**TASK GOAL**: For each line of the listing that holds "onze", show the full line.
[Start of Attachment]
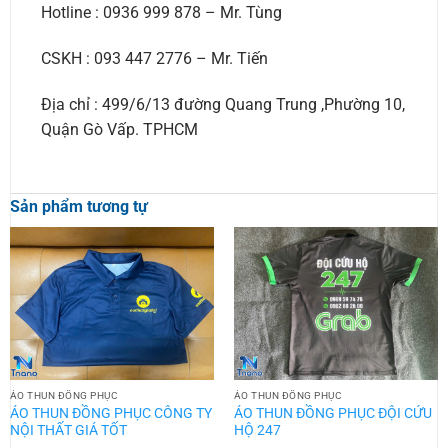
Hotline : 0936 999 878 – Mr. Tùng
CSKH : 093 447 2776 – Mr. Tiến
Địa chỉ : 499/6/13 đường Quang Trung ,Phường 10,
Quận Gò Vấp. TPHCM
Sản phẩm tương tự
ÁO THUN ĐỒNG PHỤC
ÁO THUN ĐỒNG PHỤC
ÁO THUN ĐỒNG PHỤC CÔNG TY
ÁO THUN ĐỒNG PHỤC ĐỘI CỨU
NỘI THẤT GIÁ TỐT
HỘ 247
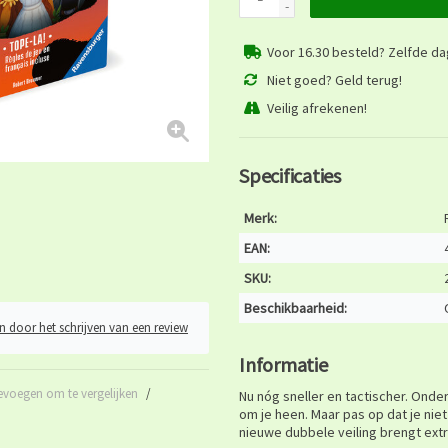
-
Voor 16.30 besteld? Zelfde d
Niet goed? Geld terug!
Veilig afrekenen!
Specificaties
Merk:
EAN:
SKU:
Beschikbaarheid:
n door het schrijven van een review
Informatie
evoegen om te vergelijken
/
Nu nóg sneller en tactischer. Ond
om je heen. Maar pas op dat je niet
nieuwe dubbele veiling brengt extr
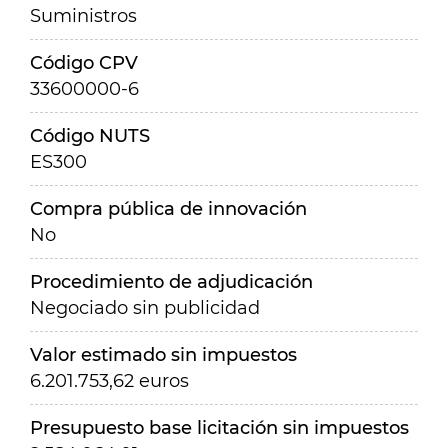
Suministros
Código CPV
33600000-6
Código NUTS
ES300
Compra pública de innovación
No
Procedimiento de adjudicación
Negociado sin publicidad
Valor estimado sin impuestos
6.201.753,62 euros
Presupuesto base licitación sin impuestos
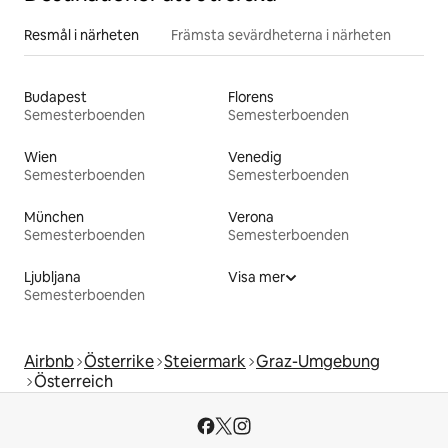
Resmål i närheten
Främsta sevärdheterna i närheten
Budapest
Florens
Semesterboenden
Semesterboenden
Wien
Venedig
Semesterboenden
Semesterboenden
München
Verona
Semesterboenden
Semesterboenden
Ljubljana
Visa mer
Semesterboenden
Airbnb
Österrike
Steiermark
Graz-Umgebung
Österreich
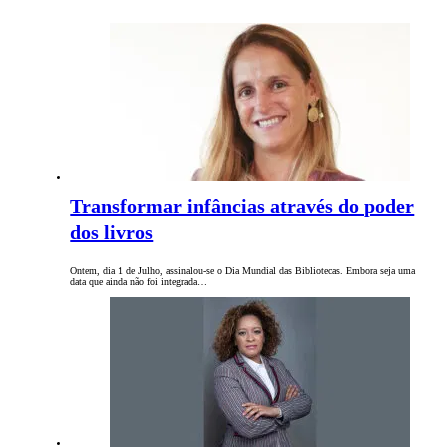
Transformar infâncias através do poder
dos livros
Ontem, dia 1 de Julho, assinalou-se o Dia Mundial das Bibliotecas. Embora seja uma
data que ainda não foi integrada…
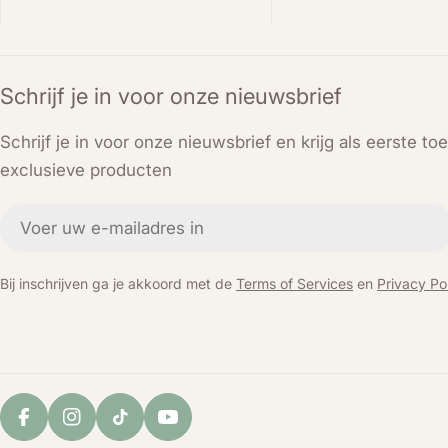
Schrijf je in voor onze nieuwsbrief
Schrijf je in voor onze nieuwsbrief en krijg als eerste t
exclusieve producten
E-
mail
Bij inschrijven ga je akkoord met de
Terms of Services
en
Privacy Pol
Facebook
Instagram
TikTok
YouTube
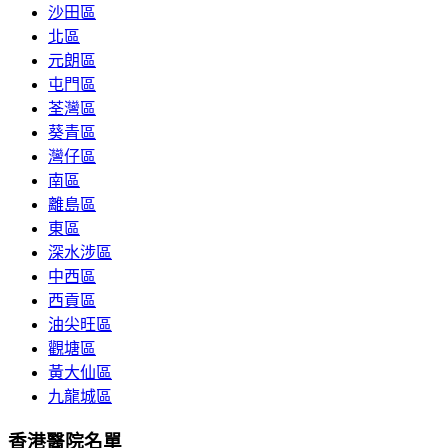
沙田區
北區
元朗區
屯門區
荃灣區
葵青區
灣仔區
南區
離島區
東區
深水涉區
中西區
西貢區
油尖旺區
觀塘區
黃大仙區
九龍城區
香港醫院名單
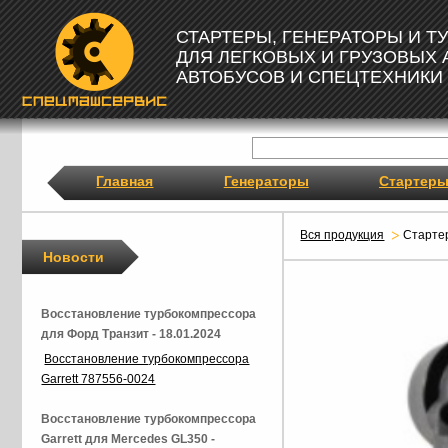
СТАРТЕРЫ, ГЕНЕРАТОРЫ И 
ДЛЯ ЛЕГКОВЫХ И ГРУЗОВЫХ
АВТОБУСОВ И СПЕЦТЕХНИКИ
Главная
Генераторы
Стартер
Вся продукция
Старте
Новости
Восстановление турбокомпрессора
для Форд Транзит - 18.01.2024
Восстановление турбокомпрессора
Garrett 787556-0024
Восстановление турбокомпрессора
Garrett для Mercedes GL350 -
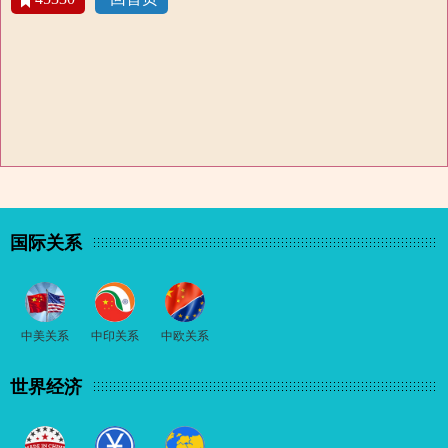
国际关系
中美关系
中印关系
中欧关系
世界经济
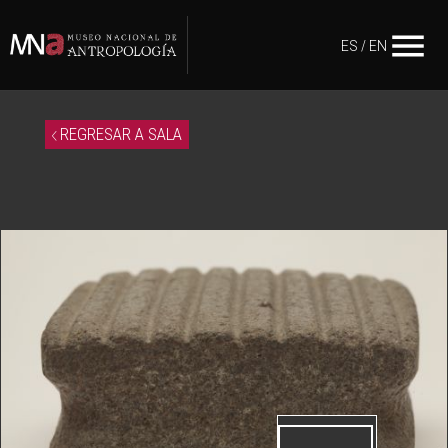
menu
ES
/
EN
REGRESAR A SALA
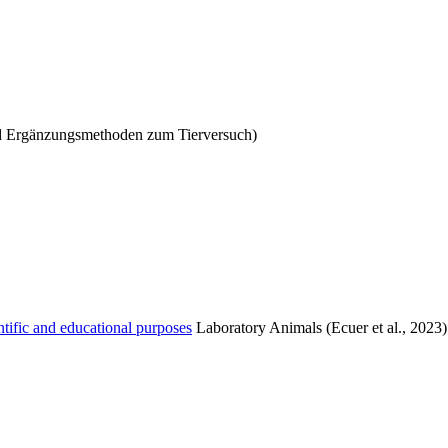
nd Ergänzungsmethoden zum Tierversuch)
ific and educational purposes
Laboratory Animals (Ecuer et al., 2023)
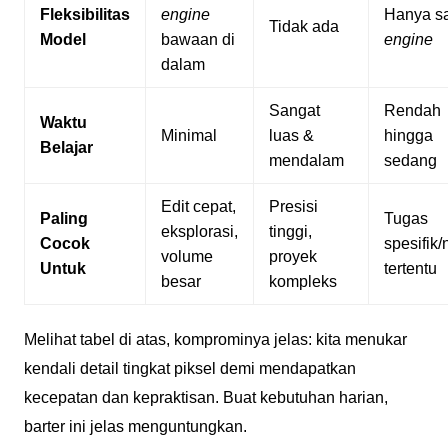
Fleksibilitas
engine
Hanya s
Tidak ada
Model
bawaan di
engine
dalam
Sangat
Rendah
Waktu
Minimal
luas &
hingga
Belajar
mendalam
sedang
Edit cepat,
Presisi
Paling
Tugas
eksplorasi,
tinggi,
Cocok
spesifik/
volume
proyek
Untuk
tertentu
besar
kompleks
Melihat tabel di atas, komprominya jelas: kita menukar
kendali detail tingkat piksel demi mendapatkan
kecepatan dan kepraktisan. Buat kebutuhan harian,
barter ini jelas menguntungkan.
[End of Attachment]
**SOLUTION TO THIS TASK**:
Schrijf je in voor onze nieuwsbrief
Schrijf je in voor onze nieuwsbrief en krijg als eerste t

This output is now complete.